Here are the three macro-level trends enabling AI to eat hardware:

1.) AI is Eating Software

The old paradigm that business intelligence software relies upon rule-based engines no longer applies. Instead, the model has evolved to the point where artificial intelligence software now relies upon statistical data training, or machine learning. As statistical data training grows up, it’s feasting on rules-based engines. However, this transformation requires an immense amount of data to train the cognitive function, and AI is influencing the design of hardware to facilitate the training. AI is not only influencing hardware design, as evidenced by the rise of GPUs, but also eating the traditional rules-based software that has long been the hallmark of business intelligence.

What does this mean in practical terms? It means businesses can now use AI to address specific problems, and in a sense “manufacture” intelligence. For example, creating a human doctor involves roughly 30 years of training, from a child’s birth to when he or she has completed her residency and gets their first job.

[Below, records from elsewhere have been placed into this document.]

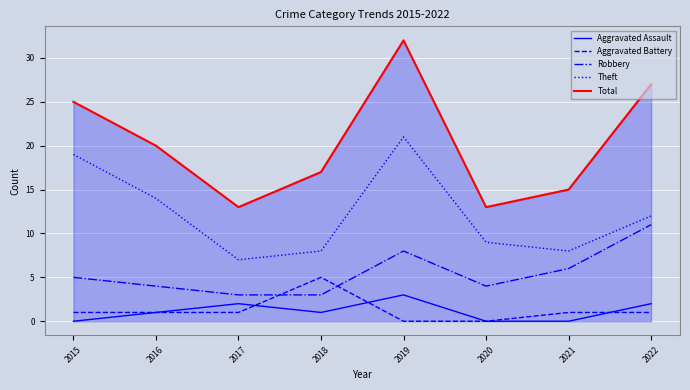

Reading left to right, extract all data points from this chart.

Aggravated Assault: 2015=0	2016=1	2017=2	2018=1	2019=3	2020=0	2021=0	2022=2
Aggravated Battery: 2015=1	2016=1	2017=1	2018=5	2019=0	2020=0	2021=1	2022=1
Robbery: 2015=5	2016=4	2017=3	2018=3	2019=8	2020=4	2021=6	2022=11
Theft: 2015=19	2016=14	2017=7	2018=8	2019=21	2020=9	2021=8	2022=12
Total: 2015=25	2016=20	2017=13	2018=17	2019=32	2020=13	2021=15	2022=27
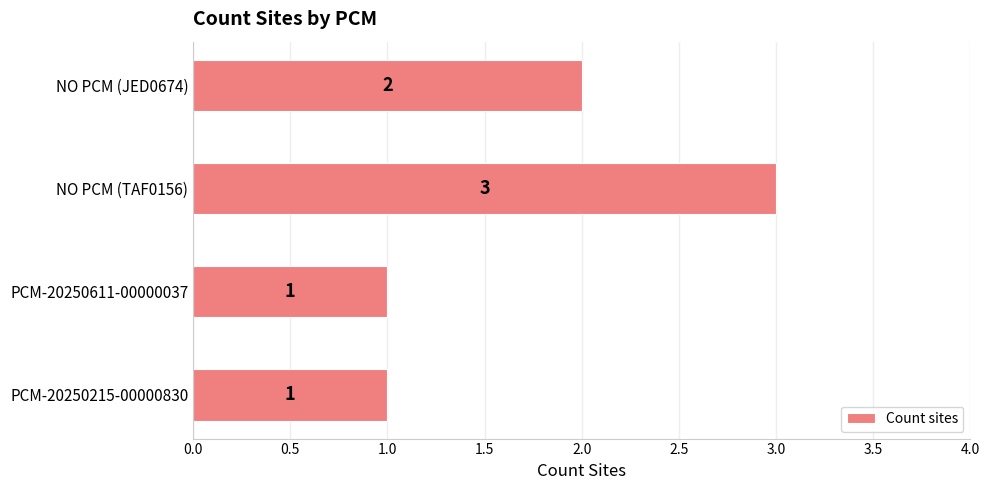

What is the change in value from PCM-20250611-00000037 to NO PCM (JED0674)?

+1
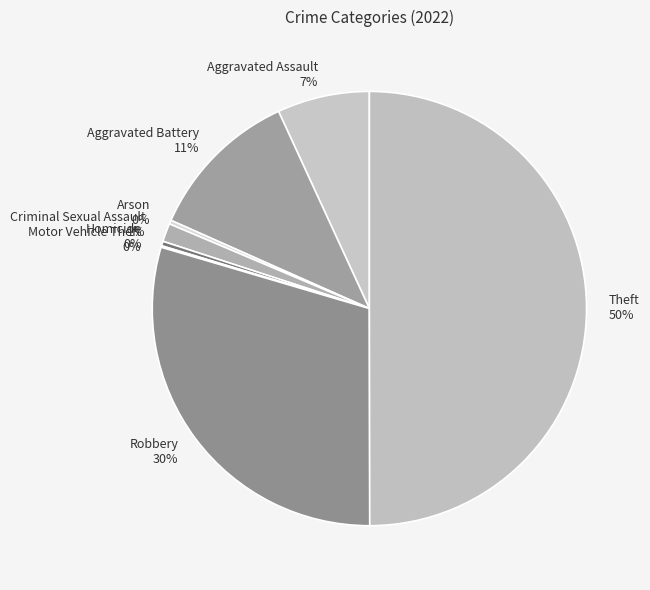

Do Homicide 0% and Aggravated Battery 11% together represent more than half of the pie?

No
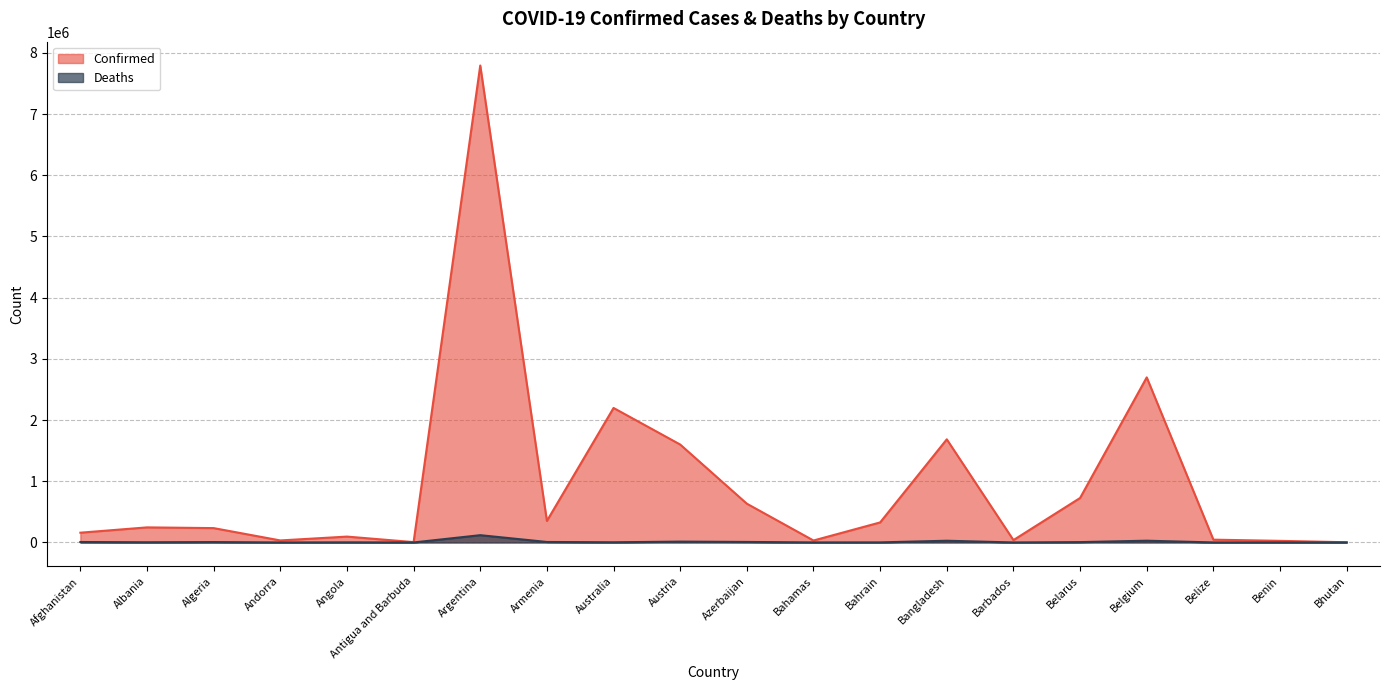

The value of Confirmed at Andorra is 7965. True or false?

False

But with AI, we can now create a “doctor” without 30 years of training. On a single chip, encoded with AI, a self-learning “doctor” can be trained in 11 days with petabytes of data. Not only that, you can install this “doctor” into a million places by replicating that chip, so long as there’s a device and connectivity.

This may be an extreme example, but it illustrates just how quickly AI is advancing our ability to understand from data.

2.) The Edge is Becoming More Intelligent

Another major trend supporting AI’s influence over hardware is the democratization of intelligence. In the 1980s, mainframes were the only devices powerful enough to handle large datasets. At the time, nobody could have possibly imagined that an invention like the personal computer would come along and give the computing power of a mainframe to the masses.

Fast forward 30 years later, history is repeating itself. The Internet of Things is making it possible for intelligence to be distributed even further from centralized mainframes, to literally any connected device. Today, tiny sensors have computing power comparable to that of a PC, meaning there will be many more different types of devices that can process data. Soon, IoT devices of all sizes will be much more powerful than the smartphone.

This means that intelligence is headed to the edge, away from big, centralized systems like a mainframe. The cloud enables connection between edge and center, so with really smart devices on the edge, information can travel rapidly between any number of devices.

3.) Everything is Dataware

AI constantly seeks data, and business intelligence is actionable only when the AI has a steady diet of data. Thanks to the hardware movement and the shift of intelligence to the edge, there are more points of data collection than ever. However, the hardware movement is not just about collecting and storing data, but rather continuously learning from data and monetizing those insights. In the future, power is at the edge, and over time, the power of the individual device will increase. As those devices continue to process data, the monetization of that data will continue to make the edge more powerful.

AI presents us with a distributed view of the world. Because data is being analyzed on the edge and continuously learning, knowledge is not only increasing at the edge, but flowing back to the center too. Everything is now dataware.

As the demands for data processing power increase across businesses, AI is transforming how enterprises shape their entire data strategy. Software is changing as a result. Gone are the days where rules-based computing is sufficient to analyze the magnitude of available data. Statistical data training is required to handle the load. But CPUs can only handle a fraction of the demand, so the demands of AI are influencing the way that hardware is designed. As hardware becomes more ubiquitous via IoT, intelligence and data are moving to the edge and the balance of power is shifting to the masses.